Top of DATA SHOWN
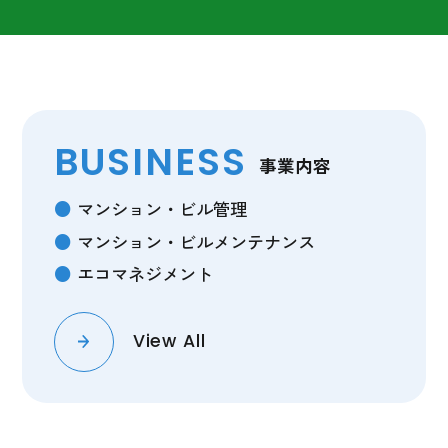
BUSINESS
事業内容
マンション・ビル管理
マンション・ビルメンテナンス
エコマネジメント
View All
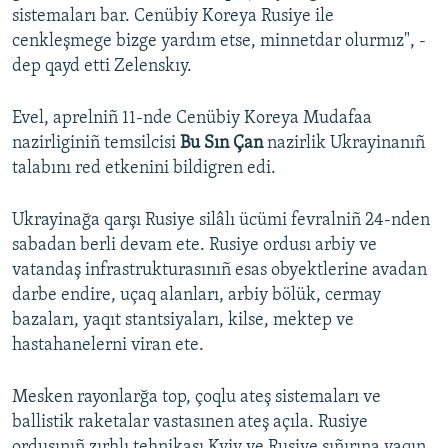
sistemaları bar. Cenübiy Koreya Rusiye ile
cenkleşmege bizge yardım etse, minnetdar olurmız", -
dep qayd etti Zelenskıy.
Evel, aprelniñ 11-nde Cenübiy Koreya Mudafaa
nazirliginiñ temsilcisi
Bu Sın Çan
nazirlik Ukrayinanıñ
talabını red etkenini bildigren edi.
Ukrayinağa qarşı Rusiye silâlı ücümi fevralniñ 24-nden
sabadan berli devam ete. Rusiye ordusı arbiy ve
vatandaş infrastrukturasınıñ esas obyektlerine avadan
darbe endire, uçaq alanları, arbiy bölük, cermay
bazaları, yaqıt stantsiyaları, kilse, mektep ve
hastahanelerni viran ete.
Mesken rayonlarğa top, çoqlu ateş sistemaları ve
ballistik raketalar vastasınen ateş açıla. Rusiye
ordusınıñ zırhlı tehnikası Kyiv ve Rusiye sıñırına yaqın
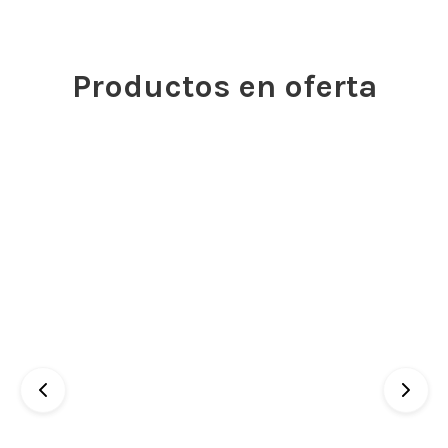
Productos en oferta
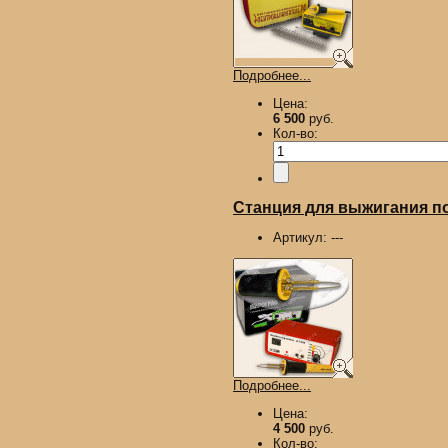
Подробнее...
Цена:
6 500
руб.
Кол-во:
Станция для выжигания п
Артикул:
---
Подробнее...
Цена:
4 500
руб.
Кол-во:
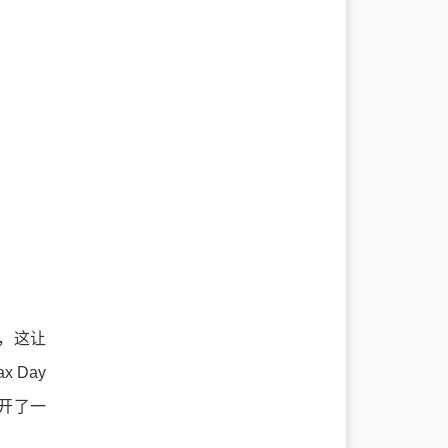
获胜，这让
 Day
展开了一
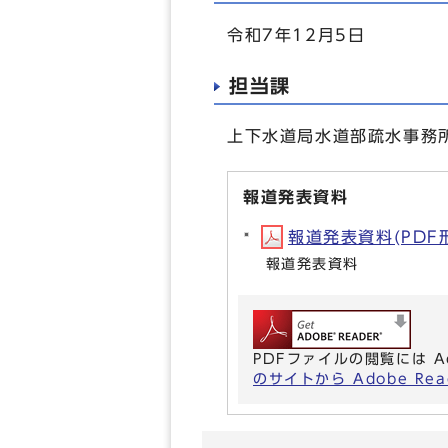
令和7年12月5日
担当課
上下水道局水道部疏水事務所（
報道発表資料
報道発表資料(PDF形式
報道発表資料
PDFファイルの閲覧には A
のサイトから Adobe R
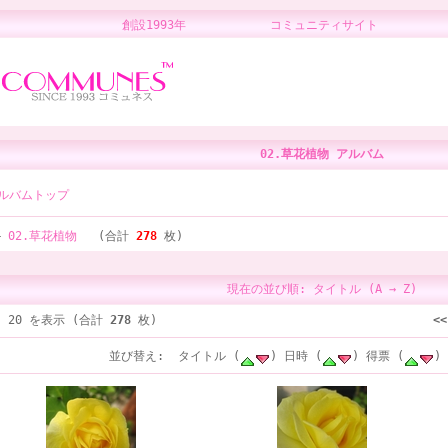
創設1993年 コミュニティサイト 
02.草花植物 アルバム
ルバムトップ
02.草花植物
(合計
278
枚)
現在の並び順: タイトル (A → Z)
～ 20 を表示 (合計
278
枚)
<
並び替え: タイトル (
) 日時 (
) 得票 (
)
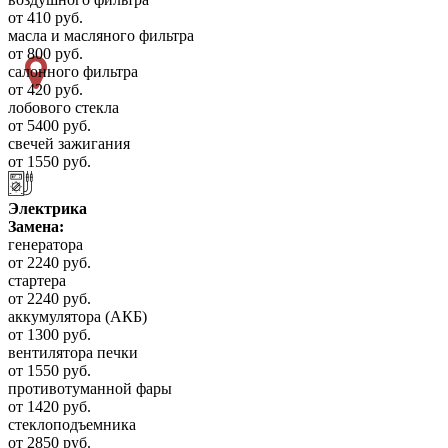
от 410 руб.
масла и масляного фильтра
от 800 руб.
салонного фильтра
от 420 руб.
лобового стекла
от 5400 руб.
свечей зажигания
от 1550 руб.
Электрика
Замена:
генератора
от 2240 руб.
стартера
от 2240 руб.
аккумулятора (АКБ)
от 1300 руб.
вентилятора печки
от 1550 руб.
противотуманной фары
от 1420 руб.
стеклоподъемника
от 2850 руб.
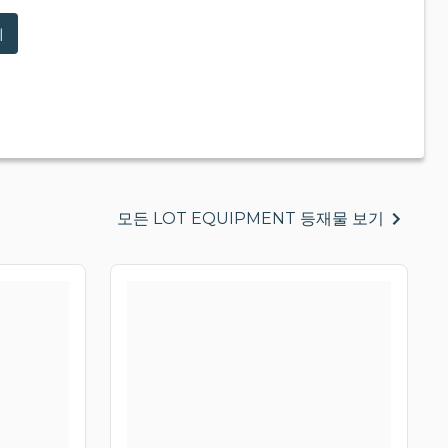
기
모든 LOT EQUIPMENT 등재물 보기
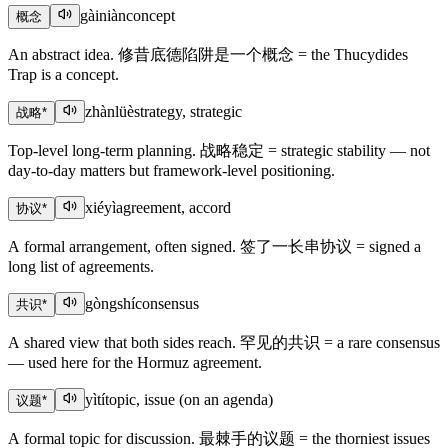
gàiniàn
concept
概念
An abstract idea. 修昔底德陷阱是一个概念 = the Thucydides
Trap is a concept.
zhànlüè
strategy, strategic
战略
*
Top-level long-term planning. 战略稳定 = strategic stability — not
day-to-day matters but framework-level positioning.
xiéyì
agreement, accord
协议
*
A formal arrangement, often signed. 签了一长串协议 = signed a
long list of agreements.
gòngshí
consensus
共识
*
A shared view that both sides reach. 罕见的共识 = a rare consensus
— used here for the Hormuz agreement.
yìtí
topic, issue (on an agenda)
议题
*
A formal topic for discussion. 最棘手的议题 = the thorniest issues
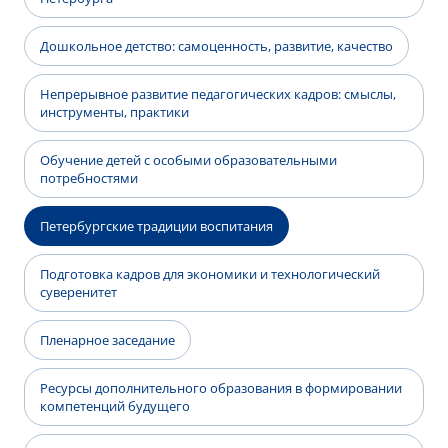
Дошкольное детство: самоценность, развитие, качество
Непрерывное развитие педагогических кадров: смыслы,
инструменты, практики
Обучение детей с особыми образовательными
потребностями
Петербургские традиции воспитания
Подготовка кадров для экономики и технологический
суверенитет
Пленарное заседание
Ресурсы дополнительного образования в формировании
компетенций будущего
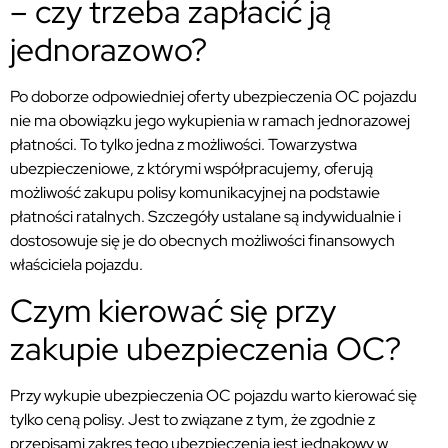
– czy trzeba zapłacić ją
jednorazowo?
Po doborze odpowiedniej oferty ubezpieczenia OC pojazdu
nie ma obowiązku jego wykupienia w ramach jednorazowej
płatności. To tylko jedna z możliwości. Towarzystwa
ubezpieczeniowe, z którymi współpracujemy, oferują
możliwość zakupu polisy komunikacyjnej na podstawie
płatności ratalnych. Szczegóły ustalane są indywidualnie i
dostosowuje się je do obecnych możliwości finansowych
właściciela pojazdu.
Czym kierować się przy
zakupie ubezpieczenia OC?
Przy wykupie ubezpieczenia OC pojazdu warto kierować się
tylko ceną polisy. Jest to związane z tym, że zgodnie z
przepisami zakres tego ubezpieczenia jest jednakowy w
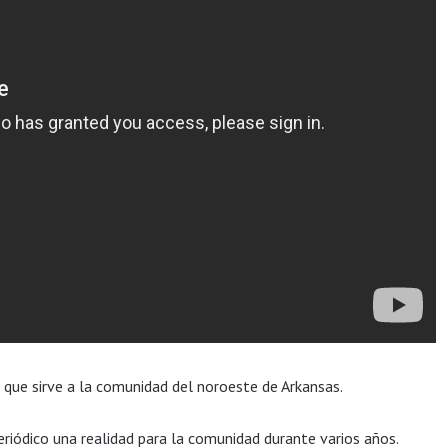
ue sirve a la comunidad del noroeste de Arkansas.
riódico una realidad para la comunidad durante varios años.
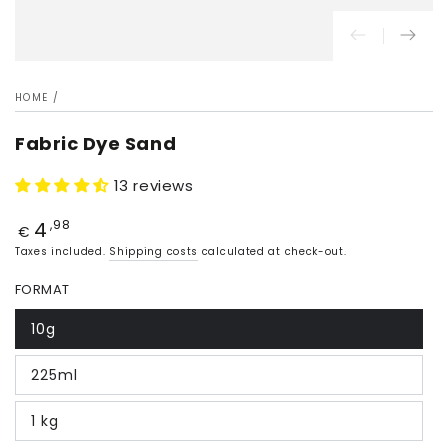
HOME
/
Fabric Dye Sand
13 reviews
4
Price
,98
€
Taxes included.
Shipping costs
calculated at check-out.
FORMAT
10g
225ml
1 kg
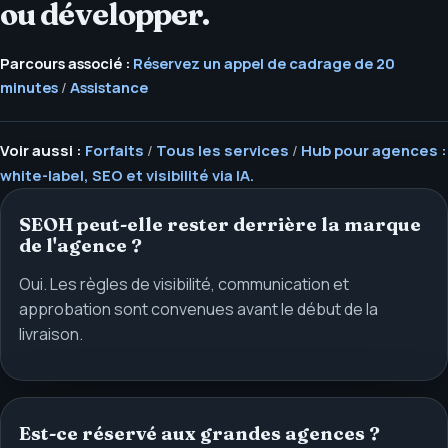
ou développer.
Parcours associé :
Réservez un appel de cadrage de 20
minutes
/
Assistance
Voir aussi :
Forfaits
/
Tous les services
/
Hub pour agences :
white-label, SEO et visibilité via IA.
SEOH peut-elle rester derrière la marque
de l'agence ?
Oui. Les règles de visibilité, communication et
approbation sont convenues avant le début de la
livraison.
Est-ce réservé aux grandes agences ?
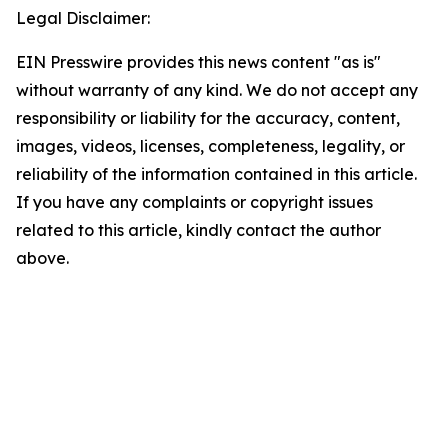
Legal Disclaimer:
EIN Presswire provides this news content "as is"
without warranty of any kind. We do not accept any
responsibility or liability for the accuracy, content,
images, videos, licenses, completeness, legality, or
reliability of the information contained in this article.
If you have any complaints or copyright issues
related to this article, kindly contact the author
above.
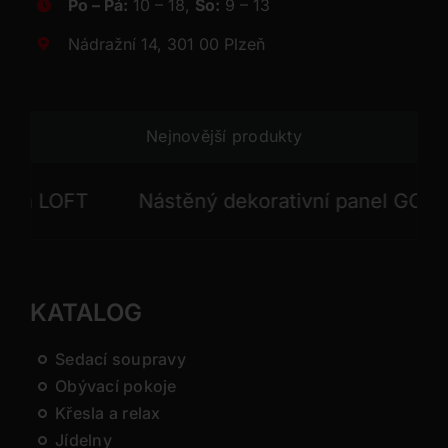
Po – Pá:
10 – 18,
So:
9 – 13
Nádražní 14, 301 00 Plzeň
Nejnovější produkty
 LOFT
Nástěný dekorativní panel GONG
KATALOG
Sedací soupravy
Obývací pokoje
Křesla a relax
Jídelny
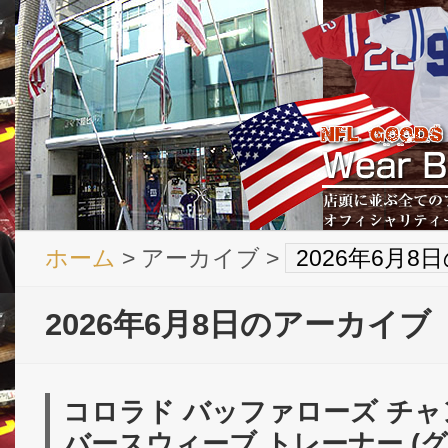
ホーム
> アーカイブ >
2026年6月
2026年6月8日のアーカイブ
コロラド バッファローズ チャ
バースウィーブ トレーナー (グ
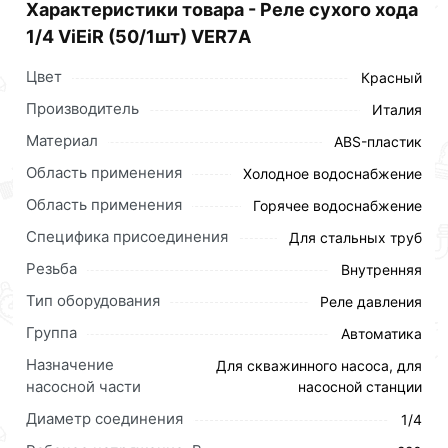
Характеристики товара - Реле сухого хода
1/4 ViEiR (50/1шт) VER7А
Цвет
Красный
Производитель
Италия
Материал
ABS-пластик
Область применения
Холодное водоснабжение
Область применения
Горячее водоснабжение
Специфика присоединения
Для стальных труб
Резьба
Внутренняя
Тип оборудования
Реле давления
Группа
Автоматика
Назначение
Для скважинного насоса, для
насосной части
насосной станции
Диаметр соединения
1/4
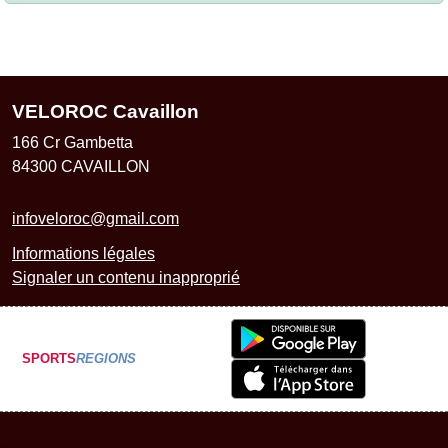
VELOROC Cavaillon
166 Cr Gambetta
84300
CAVAILLON
infoveloroc@gmail.com
Informations légales
Signaler un contenu inapproprié
SPORTS
REGIONS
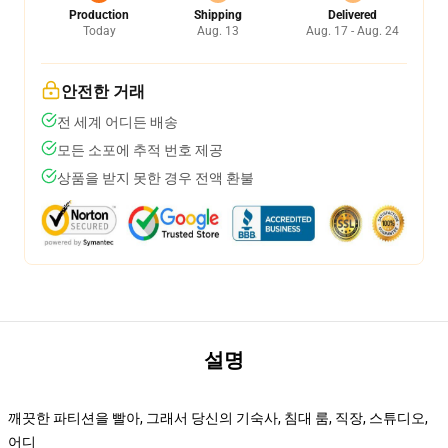
Production
Shipping
Delivered
Today
Aug. 13
Aug. 17 - Aug. 24
안전한 거래
전 세계 어디든 배송
모든 소포에 추적 번호 제공
상품을 받지 못한 경우 전액 환불
설명
깨끗한 파티션을 빨아, 그래서 당신의 기숙사, 침대 룸, 직장, 스튜디오,
어디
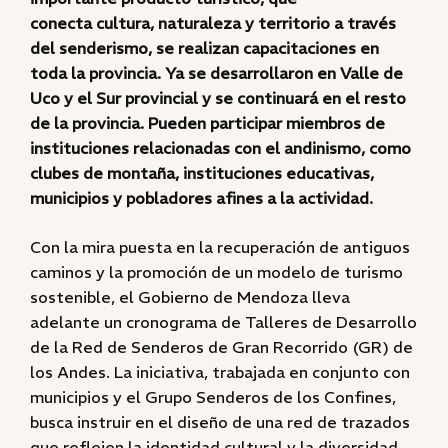
conecta cultura, naturaleza y territorio a través
del senderismo, se realizan capacitaciones en
toda la provincia. Ya se desarrollaron en Valle de
Uco y el Sur provincial y se continuará en el resto
de la provincia. Pueden participar miembros de
instituciones relacionadas con el andinismo, como
clubes de montaña, instituciones educativas,
municipios y pobladores afines a la actividad.
Con la mira puesta en la recuperación de antiguos
caminos y la promoción de un modelo de turismo
sostenible, el Gobierno de Mendoza lleva
adelante un cronograma de Talleres de Desarrollo
de la Red de Senderos de Gran Recorrido (GR) de
los Andes. La iniciativa, trabajada en conjunto con
municipios y el Grupo Senderos de los Confines,
busca instruir en el diseño de una red de trazados
que reflejen la identidad cultural y la diversidad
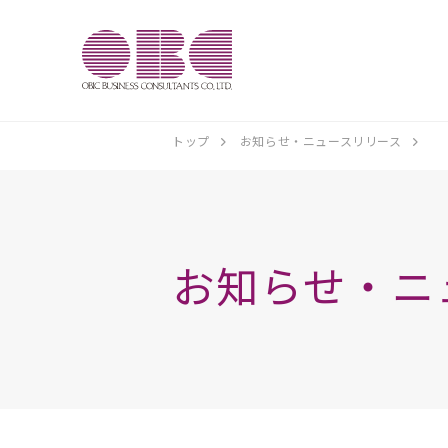
トップ
お知らせ・ニュースリリース
お知らせ・ニ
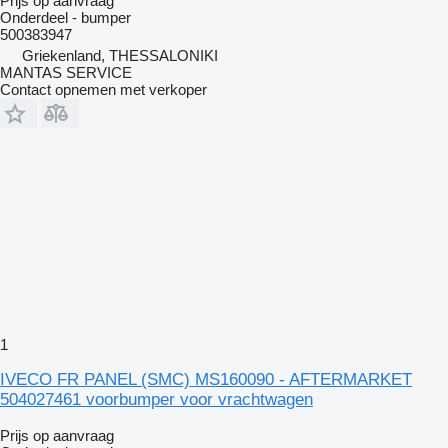
Prijs op aanvraag
Onderdeel - bumper
500383947
Griekenland, THESSALONIKI
MANTAS SERVICE
Contact opnemen met verkoper
1
IVECO FR PANEL (SMC) MS160090 - AFTERMARKET
504027461 voorbumper voor vrachtwagen
Prijs op aanvraag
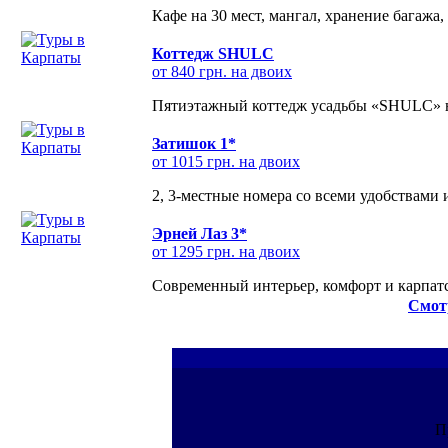
Кафе на 30 мест, мангал, хранение багажа,
Коттедж SHULC
от 840 грн. на двоих
Пятиэтажный коттедж усадьбы «SHULC» на
Затишок 1*
от 1015 грн. на двоих
2, 3-местные номера со всеми удобствами
Эрней Лаз 3*
от 1295 грн. на двоих
Современный интерьер, комфорт и карпатс
Смот
П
Bottom of DATA SHOWN
§ **WHAT IS EXPECTED**
Write out the entries again, exactly as given, skipping any images.

§ **RESPONSE**
BUSINESS
事業内容
マンション・ビル管理
マンション・ビルメンテナンス
エコマネジメント
View All
sistemaları bar. Cenübiy Koreya Rusiye ile
cenkleşmege bizge yardım etse, minnetdar olurmız", -
dep qayd etti Zelenskıy.
Evel, aprelniñ 11-nde Cenübiy Koreya Mudafaa
nazirliginiñ temsilcisi
Bu Sın Çan
nazirlik Ukrayinanıñ
talabını red etkenini bildigren edi.
Ukrayinağa qarşı Rusiye silâlı ücümi fevralniñ 24-nden
sabadan berli devam ete. Rusiye ordusı arbiy ve
vatandaş infrastrukturasınıñ esas obyektlerine avadan
darbe endire, uçaq alanları, arbiy bölük, cermay
bazaları, yaqıt stantsiyaları, kilse, mektep ve
hastahanelerni viran ete.
Mesken rayonlarğa top, çoqlu ateş sistemaları ve
ballistik raketalar vastasınen ateş açıla. Rusiye
ordusınıñ zırhlı tehnikası Kyiv ve Rusiye sıñırına yaqın
Productos en oferta
Подробнее...
Цена:
6 500
руб.
Кол-во:
Станция для выжигания п
Артикул:
---
Подробнее...
Цена:
4 500
руб.
Кол-во:
获胜，这让
 Day
展开了一
令和7年12月5日
担当課
上下水道局水道部疏水事務所（
報道発表資料
報道発表資料(PDF形式
報道発表資料
PDFファイルの閲覧には A
のサイトから Adobe R
創設1993年 コミュニティサイト 
02.草花植物 アルバム
ルバムトップ
02.草花植物
(合計
278
枚)
現在の並び順: タイトル (A → Z)
～ 20 を表示 (合計
278
枚)
<
並び替え: タイトル (
) 日時 (
) 得票 (
)
от 410 руб.
масла и масляного фильтра
от 800 руб.
салонного фильтра
от 420 руб.
лобового стекла
от 5400 руб.
свечей зажигания
от 1550 руб.
Электрика
Замена:
генератора
от 2240 руб.
стартера
от 2240 руб.
аккумулятора (АКБ)
от 1300 руб.
вентилятора печки
от 1550 руб.
противотуманной фары
от 1420 руб.
стеклоподъемника
от 2850 руб.
기
모든 LOT EQUIPMENT 등재물 보기
gàiniàn
concept
概念
An abstract idea. 修昔底德陷阱是一个概念 = the Thucydides
Trap is a concept.
zhànlüè
strategy, strategic
战略
*
Top-level long-term planning. 战略稳定 = strategic stability — not
day-to-day matters but framework-level positioning.
xiéyì
agreement, accord
协议
*
A formal arrangement, often signed. 签了一长串协议 = signed a
long list of agreements.
gòngshí
consensus
共识
*
A shared view that both sides reach. 罕见的共识 = a rare consensus
— used here for the Hormuz agreement.
yìtí
topic, issue (on an agenda)
议题
*
A formal topic for discussion. 最棘手的议题 = the thorniest issues
Дошкольное детство: самоценность, развитие, качество
Непрерывное развитие педагогических кадров: смыслы,
инструменты, практики
Обучение детей с особыми образовательными
потребностями
Петербургские традиции воспитания
Подготовка кадров для экономики и технологический
суверенитет
Пленарное заседание
Ресурсы дополнительного образования в формировании
компетенций будущего
– czy trzeba zapłacić ją
jednorazowo?
Po doborze odpowiedniej oferty ubezpieczenia OC pojazdu
nie ma obowiązku jego wykupienia w ramach jednorazowej
płatności. To tylko jedna z możliwości. Towarzystwa
ubezpieczeniowe, z którymi współpracujemy, oferują
możliwość zakupu polisy komunikacyjnej na podstawie
płatności ratalnych. Szczegóły ustalane są indywidualnie i
dostosowuje się je do obecnych możliwości finansowych
właściciela pojazdu.
Czym kierować się przy
zakupie ubezpieczenia OC?
Przy wykupie ubezpieczenia OC pojazdu warto kierować się
tylko ceną polisy. Jest to związane z tym, że zgodnie z
przepisami zakres tego ubezpieczenia jest jednakowy w
ue sirve a la comunidad del noroeste de Arkansas.
riódico una realidad para la comunidad durante varios años.
HOME
/
Fabric Dye Sand
13 reviews
4
Price
,98
€
Taxes included.
Shipping costs
calculated at check-out.
FORMAT
10g
225ml
1 kg
ou développer.
Parcours associé :
Réservez un appel de cadrage de 20
minutes
/
Assistance
Voir aussi :
Forfaits
/
Tous les services
/
Hub pour agences :
white-label, SEO et visibilité via IA.
SEOH peut-elle rester derrière la marque
de l'agence ?
Oui. Les règles de visibilité, communication et
approbation sont convenues avant le début de la
livraison.
Est-ce réservé aux grandes agences ?
Legal Disclaimer:
EIN Presswire provides this news content "as is"
without warranty of any kind. We do not accept any
responsibility or liability for the accuracy, content,
images, videos, licenses, completeness, legality, or
reliability of the information contained in this article.
If you have any complaints or copyright issues
related to this article, kindly contact the author
above.
Po – Pá:
10 – 18,
So:
9 – 13
Nádražní 14, 301 00 Plzeň
Nejnovější produkty
 LOFT
Nástěný dekorativní panel GONG
KATALOG
Sedací soupravy
Obývací pokoje
Křesla a relax
Jídelny
ホーム
> アーカイブ >
2026年6月
2026年6月8日のアーカイブ
コロラド バッファローズ チャ
バースウィーブ トレーナー (グ
Характеристики товара - Реле сухого хода
1/4 ViEiR (50/1шт) VER7А
Цвет
Красный
Производитель
Италия
Материал
ABS-пластик
Область применения
Холодное водоснабжение
Область применения
Горячее водоснабжение
Специфика присоединения
Для стальных труб
Резьба
Внутренняя
Тип оборудования
Реле давления
Группа
Автоматика
Назначение
Для скважинного насоса, для
насосной части
насосной станции
Диаметр соединения
1/4
VELOROC Cavaillon
166 Cr Gambetta
84300
CAVAILLON
infoveloroc@gmail.com
Informations légales
Signaler un contenu inapproprié
SPORTS
REGIONS
Production
Shipping
Delivered
Today
Aug. 13
Aug. 17 - Aug. 24
안전한 거래
전 세계 어디든 배송
모든 소포에 추적 번호 제공
상품을 받지 못한 경우 전액 환불
설명
깨끗한 파티션을 빨아, 그래서 당신의 기숙사, 침대 룸, 직장, 스튜디오,
어디
conecta cultura, naturaleza y territorio a través
del senderismo, se realizan capacitaciones en
toda la provincia. Ya se desarrollaron en Valle de
Uco y el Sur provincial y se continuará en el resto
de la provincia. Pueden participar miembros de
instituciones relacionadas con el andinismo, como
clubes de montaña, instituciones educativas,
municipios y pobladores afines a la actividad.
Con la mira puesta en la recuperación de antiguos
caminos y la promoción de un modelo de turismo
sostenible, el Gobierno de Mendoza lleva
adelante un cronograma de Talleres de Desarrollo
de la Red de Senderos de Gran Recorrido (GR) de
los Andes. La iniciativa, trabajada en conjunto con
municipios y el Grupo Senderos de los Confines,
busca instruir en el diseño de una red de trazados
que reflejen la identidad cultural y la diversidad
トップ
お知らせ・ニュースリリース
お知らせ・ニ
Prijs op aanvraag
Onderdeel - bumper
500383947
Griekenland, THESSALONIKI
MANTAS SERVICE
Contact opnemen met verkoper
1
IVECO FR PANEL (SMC) MS160090 - AFTERMARKET
504027461 voorbumper voor vrachtwagen
Prijs op aanvraag
Кафе на 30 мест, мангал, хранение багажа,
Коттедж SHULC
от 840 грн. на двоих
Пятиэтажный коттедж усадьбы «SHULC» на
Затишок 1*
от 1015 грн. на двоих
2, 3-местные номера со всеми удобствами
Эрней Лаз 3*
от 1295 грн. на двоих
Современный интерьер, комфорт и карпатс
Смот
П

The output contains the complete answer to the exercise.